Autonomous trucking race heats up
The country’s largest truckload fleet, Knight-Swift, was one of several fleets lining up to place orders from autonomous truck developer Embark, who opened reservations to trucking companies this month. So far, some 14,200 orders have been placed for Embark rigs.
Autonomous trucking developers continue to catch headlines, as a purported shortage of qualified truck drivers has been partially to blame for the aforementioned supply chain struggles and as automated tech advances.
In addition to Embark’s big week, autonomous developer Locomotion announced a partnership with stalwart engine builder Cummins, and Aurora Innovation released a roadmap for its deployment of autonomous trucking tech, as well as a plan to start trading shares publicly on the Nasdaq.
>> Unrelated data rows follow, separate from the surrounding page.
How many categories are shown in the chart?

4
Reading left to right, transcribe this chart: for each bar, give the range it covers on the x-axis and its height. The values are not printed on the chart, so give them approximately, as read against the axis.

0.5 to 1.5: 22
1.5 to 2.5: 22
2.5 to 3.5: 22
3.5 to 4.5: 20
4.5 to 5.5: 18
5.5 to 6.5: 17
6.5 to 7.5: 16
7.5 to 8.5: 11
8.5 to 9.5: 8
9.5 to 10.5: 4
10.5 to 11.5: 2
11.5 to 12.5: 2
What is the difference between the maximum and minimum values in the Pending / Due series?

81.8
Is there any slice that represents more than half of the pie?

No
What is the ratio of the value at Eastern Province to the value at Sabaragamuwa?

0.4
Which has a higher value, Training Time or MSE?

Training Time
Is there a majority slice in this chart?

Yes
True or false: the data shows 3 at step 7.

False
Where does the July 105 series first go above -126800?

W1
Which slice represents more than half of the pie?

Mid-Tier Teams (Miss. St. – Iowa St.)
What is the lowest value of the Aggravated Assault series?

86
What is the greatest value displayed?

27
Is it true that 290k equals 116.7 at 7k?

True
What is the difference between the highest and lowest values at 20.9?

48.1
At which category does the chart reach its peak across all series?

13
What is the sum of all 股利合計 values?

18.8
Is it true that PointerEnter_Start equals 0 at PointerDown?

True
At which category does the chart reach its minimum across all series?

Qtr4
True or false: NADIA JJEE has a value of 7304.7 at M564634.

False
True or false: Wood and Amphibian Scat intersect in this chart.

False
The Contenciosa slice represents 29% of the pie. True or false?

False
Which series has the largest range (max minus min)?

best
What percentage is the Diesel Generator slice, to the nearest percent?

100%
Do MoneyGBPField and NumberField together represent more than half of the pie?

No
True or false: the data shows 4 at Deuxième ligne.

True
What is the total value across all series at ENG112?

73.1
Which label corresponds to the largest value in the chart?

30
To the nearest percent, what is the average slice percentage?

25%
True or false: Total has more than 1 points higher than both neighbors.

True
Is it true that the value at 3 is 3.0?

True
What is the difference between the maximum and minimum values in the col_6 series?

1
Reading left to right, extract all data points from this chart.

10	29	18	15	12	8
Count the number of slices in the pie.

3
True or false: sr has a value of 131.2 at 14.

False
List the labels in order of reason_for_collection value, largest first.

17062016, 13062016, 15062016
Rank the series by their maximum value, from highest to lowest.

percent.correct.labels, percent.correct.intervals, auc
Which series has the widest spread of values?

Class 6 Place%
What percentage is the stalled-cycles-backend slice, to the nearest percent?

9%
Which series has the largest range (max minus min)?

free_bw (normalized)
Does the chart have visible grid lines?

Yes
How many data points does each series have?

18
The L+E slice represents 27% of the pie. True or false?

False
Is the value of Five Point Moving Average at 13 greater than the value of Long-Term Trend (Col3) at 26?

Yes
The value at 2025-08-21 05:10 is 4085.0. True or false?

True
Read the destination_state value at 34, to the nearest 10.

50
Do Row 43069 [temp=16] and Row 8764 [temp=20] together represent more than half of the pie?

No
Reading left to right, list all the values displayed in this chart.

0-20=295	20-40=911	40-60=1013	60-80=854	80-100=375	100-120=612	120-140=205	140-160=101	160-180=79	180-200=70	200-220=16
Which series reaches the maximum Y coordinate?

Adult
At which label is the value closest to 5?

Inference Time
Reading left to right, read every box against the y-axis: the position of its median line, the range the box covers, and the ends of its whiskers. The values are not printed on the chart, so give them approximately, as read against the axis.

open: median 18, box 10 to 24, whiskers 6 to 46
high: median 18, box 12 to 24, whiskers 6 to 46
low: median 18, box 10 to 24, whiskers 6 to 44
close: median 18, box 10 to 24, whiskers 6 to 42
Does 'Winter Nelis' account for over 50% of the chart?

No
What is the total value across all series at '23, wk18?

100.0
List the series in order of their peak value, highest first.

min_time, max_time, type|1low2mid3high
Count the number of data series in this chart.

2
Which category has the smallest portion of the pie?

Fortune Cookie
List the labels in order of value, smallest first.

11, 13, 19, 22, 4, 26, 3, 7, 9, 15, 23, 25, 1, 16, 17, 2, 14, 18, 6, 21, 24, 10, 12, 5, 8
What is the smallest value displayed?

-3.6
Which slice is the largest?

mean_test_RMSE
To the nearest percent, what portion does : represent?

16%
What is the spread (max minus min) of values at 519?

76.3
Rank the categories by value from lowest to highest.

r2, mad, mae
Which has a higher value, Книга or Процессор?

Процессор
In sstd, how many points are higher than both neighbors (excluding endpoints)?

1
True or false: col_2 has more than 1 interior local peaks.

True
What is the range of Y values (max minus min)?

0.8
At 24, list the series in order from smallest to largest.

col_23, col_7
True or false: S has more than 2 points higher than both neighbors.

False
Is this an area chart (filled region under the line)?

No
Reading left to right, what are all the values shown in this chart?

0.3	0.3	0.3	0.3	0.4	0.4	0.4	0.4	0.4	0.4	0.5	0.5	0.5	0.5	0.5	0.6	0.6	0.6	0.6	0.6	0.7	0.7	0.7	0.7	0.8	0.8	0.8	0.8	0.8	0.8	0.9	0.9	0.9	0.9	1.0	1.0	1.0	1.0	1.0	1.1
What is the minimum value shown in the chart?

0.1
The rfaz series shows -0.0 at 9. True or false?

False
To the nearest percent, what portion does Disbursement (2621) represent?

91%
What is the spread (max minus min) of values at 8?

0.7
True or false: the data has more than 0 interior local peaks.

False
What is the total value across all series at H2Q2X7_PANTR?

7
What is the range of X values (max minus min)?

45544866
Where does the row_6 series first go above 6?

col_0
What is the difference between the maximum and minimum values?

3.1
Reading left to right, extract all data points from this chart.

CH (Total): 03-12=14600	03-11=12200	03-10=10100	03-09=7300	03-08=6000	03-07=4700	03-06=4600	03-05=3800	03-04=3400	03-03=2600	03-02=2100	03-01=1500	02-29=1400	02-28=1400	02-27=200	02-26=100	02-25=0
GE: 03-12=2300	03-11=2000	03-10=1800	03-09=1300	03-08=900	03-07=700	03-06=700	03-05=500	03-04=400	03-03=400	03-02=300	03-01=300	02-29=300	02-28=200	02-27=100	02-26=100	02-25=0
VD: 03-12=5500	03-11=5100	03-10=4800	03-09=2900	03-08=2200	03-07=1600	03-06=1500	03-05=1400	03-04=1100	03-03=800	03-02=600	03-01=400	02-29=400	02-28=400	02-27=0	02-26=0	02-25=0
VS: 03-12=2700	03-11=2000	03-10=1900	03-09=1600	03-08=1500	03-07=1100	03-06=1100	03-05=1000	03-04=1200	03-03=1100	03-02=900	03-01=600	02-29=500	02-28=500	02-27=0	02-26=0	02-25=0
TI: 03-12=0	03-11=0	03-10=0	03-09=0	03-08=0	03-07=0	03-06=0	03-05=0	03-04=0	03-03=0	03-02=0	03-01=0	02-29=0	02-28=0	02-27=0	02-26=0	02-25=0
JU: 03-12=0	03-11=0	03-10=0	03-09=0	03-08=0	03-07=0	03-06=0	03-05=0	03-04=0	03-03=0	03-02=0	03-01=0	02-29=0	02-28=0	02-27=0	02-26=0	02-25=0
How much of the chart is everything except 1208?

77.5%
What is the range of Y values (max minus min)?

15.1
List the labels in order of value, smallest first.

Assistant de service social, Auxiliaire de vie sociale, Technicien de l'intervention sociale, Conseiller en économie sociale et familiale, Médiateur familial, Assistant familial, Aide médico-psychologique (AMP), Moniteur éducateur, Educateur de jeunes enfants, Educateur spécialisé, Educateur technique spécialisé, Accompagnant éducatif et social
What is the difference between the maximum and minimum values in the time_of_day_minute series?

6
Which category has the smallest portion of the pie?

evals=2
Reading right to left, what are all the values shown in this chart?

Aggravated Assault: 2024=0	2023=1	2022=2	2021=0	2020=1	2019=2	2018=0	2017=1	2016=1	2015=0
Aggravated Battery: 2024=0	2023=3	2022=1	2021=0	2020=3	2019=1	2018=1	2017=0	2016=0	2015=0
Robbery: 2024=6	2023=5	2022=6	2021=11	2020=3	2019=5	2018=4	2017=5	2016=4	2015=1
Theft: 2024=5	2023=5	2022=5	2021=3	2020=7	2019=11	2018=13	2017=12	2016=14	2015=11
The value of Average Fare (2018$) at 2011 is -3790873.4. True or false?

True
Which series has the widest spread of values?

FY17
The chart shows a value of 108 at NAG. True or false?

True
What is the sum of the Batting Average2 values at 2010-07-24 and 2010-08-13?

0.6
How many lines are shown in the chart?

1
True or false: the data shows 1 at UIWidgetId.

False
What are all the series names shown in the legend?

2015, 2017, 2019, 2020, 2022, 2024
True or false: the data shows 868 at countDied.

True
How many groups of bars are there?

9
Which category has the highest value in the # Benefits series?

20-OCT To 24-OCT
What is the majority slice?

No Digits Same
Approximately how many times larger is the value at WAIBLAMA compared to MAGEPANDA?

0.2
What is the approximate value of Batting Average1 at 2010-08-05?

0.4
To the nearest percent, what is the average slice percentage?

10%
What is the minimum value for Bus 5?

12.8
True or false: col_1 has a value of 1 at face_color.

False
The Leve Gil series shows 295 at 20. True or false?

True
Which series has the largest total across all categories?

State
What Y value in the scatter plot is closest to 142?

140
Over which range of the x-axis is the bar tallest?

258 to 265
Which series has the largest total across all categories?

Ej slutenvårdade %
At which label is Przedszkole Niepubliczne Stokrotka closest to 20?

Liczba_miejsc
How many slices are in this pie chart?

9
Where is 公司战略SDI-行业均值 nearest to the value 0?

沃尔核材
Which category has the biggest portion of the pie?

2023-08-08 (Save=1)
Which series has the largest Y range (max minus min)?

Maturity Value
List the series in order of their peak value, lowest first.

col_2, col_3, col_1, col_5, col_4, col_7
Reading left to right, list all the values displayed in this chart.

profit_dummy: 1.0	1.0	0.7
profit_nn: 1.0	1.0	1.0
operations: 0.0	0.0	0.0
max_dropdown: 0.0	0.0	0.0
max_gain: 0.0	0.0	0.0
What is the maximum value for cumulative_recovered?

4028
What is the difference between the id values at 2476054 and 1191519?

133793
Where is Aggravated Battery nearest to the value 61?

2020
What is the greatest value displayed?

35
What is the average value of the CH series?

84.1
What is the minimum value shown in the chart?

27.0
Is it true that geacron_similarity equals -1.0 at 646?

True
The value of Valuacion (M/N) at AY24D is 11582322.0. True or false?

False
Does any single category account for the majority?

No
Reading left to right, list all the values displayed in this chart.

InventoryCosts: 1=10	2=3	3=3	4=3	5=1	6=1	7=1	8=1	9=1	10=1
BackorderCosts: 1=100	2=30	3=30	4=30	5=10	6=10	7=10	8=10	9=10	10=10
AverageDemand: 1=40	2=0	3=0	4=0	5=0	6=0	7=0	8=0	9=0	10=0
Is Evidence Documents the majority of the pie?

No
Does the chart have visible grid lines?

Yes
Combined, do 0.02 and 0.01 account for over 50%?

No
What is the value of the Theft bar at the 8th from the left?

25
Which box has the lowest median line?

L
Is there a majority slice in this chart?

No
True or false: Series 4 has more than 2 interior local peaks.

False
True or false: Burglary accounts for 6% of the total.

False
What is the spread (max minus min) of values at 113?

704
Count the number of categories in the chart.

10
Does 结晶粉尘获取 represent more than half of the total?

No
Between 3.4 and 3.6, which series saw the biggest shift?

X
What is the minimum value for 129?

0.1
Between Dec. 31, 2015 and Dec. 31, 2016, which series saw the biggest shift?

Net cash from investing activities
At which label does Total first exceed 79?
Also, AV developer Plus announced it had delivered its first autonomous units to Chinese truck manufacturer FAW for integration into new FAW units.
Freight brokerage and logistics consolidation continues
In the same week that the CEO of Transplace said there would soon be a “rapid consolidation” in the logistics segment (Transplace was acquired by digital broker Uber Freight this summer), major freight brokerage Hub Group announced it is acquiring ChopTank, a specialized refrigerated brokerage that’s expected to post half a billion in revenue this year.
And earlier this month, ArcBest, parent company of large carriers Panther Express and ABF Freight and a brokerage operator in its own right, acquired MoLo solutions, a truckload brokerage startup out of Chicago.